Daily Newsletter

08 December 2023

Daily Newsletter

08 December 2023

DS Smith’s profit for first half of FY23/24 declines to $256m

The company also saw a decrease in its revenue, which it attributed to lower selling prices across the group.

Soumya Sharma December 08 2023

DS Smith has reported a profit of £204m ($256m) for the first half (H1) of financial year 2023/2024 (FY23/FY24) down by 12% from £232m in H1 FY22/23.

For the six months ending 31 October 2023, basic and diluted earnings per share (EPS) from continuing and discontinued operations declined to 14.8p.

In H1 FY22/23, basic and diluted EPS from continuing and discontinued operations stood at 16.9p and 16.8p, respectively.

Revenue for the latest reported period stood at £3.51bn, a decrease of 18% on a reported and constant currency basis from £4.29bn in H1 FY22/23.

This decline in revenue, according to Smith, was mainly due to a 4.7% decrease in box volumes compared to last year and lower selling prices across the group.

Profit before income tax was down by 15% on a reported and constant currency basis to £268m from £315m in the previous year’s H1.

Operating profit for H1 FY23/24 totalled £314m, down by 10% on a reported and constant currency basis from £349m in FY22/23.
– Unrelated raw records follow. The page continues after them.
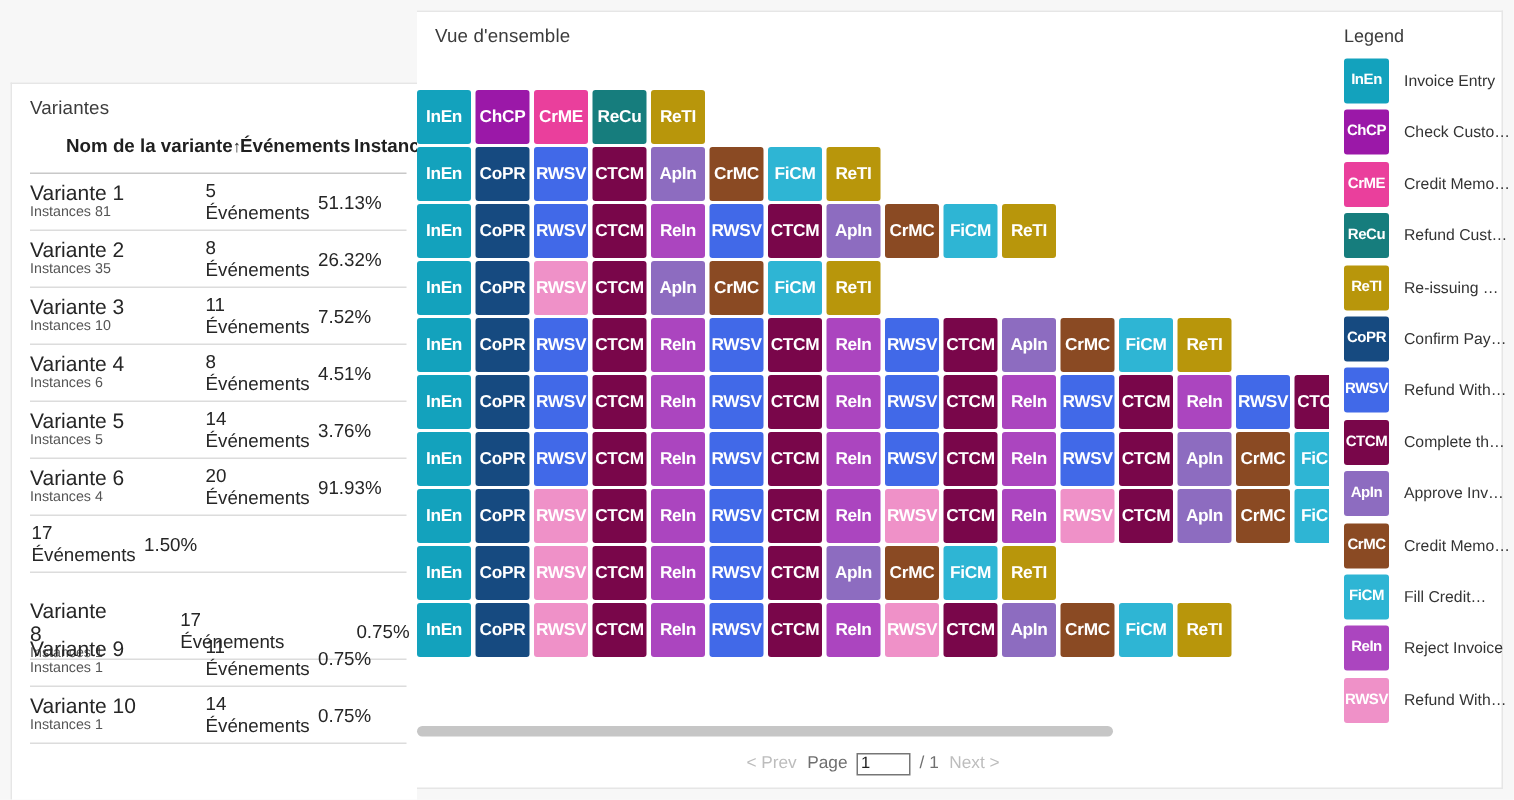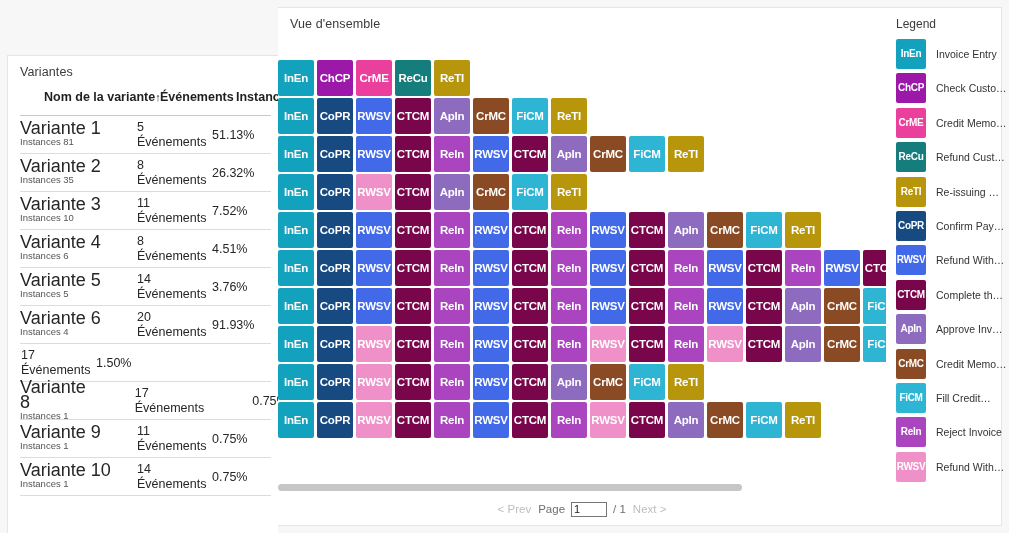--- a/index.html
+++ b/index.html
@@ -53,7 +53,7 @@
     display: flex; align-items: center;
   }
   .vrow .c-name { width: 116px; }
-  .vrow .c-name .main { font-size: 18px; color: #262626; line-height: 15px; }
+  .vrow .c-name .main { font-size: 14px; color: #262626; line-height: 15px; }
   .vrow .c-name .sub  { font-size: 9.5px; color: #555; line-height: 12px; }
   .vrow .c-events {
     width: 76px; font-size: 12.5px; color: #262626; line-height: 15px;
Smith’s adjusted operating profit (or operating profit before amortisation, acquisitions and divestments) in H1 FY23/24 declined by 13% on a reported basis and 12% on a constant currency basis to £365m from £418m in H1 last year.

In the current year’s H1 period, the company’s net debt/earnings before interest, taxes, depreciation, and amortisation (EBITDA) ratio was 1.7 times, which the company said is within its medium-term target of at/below 2.0 times.

Smith CEO Miles Roberts said: “I am pleased with the performance for the first half of the year. Our focus on value-added packaging solutions to predominantly FMCG [fast-moving consumer goods] customers, together with the benefit from our self-help productivity initiatives and flexible supply chain has driven a robust profit performance.

“Our Q2 [second-quarter] volume performance was improved versus Q1 and we expect this trend to continue with H2 volumes stronger than H1, sequentially and on a like-for-like basis, as we continue to win market share.

“While we anticipate markets to remain challenging, we remain focused on our customers and our costs and expect to deliver full-year results in line with management expectations.”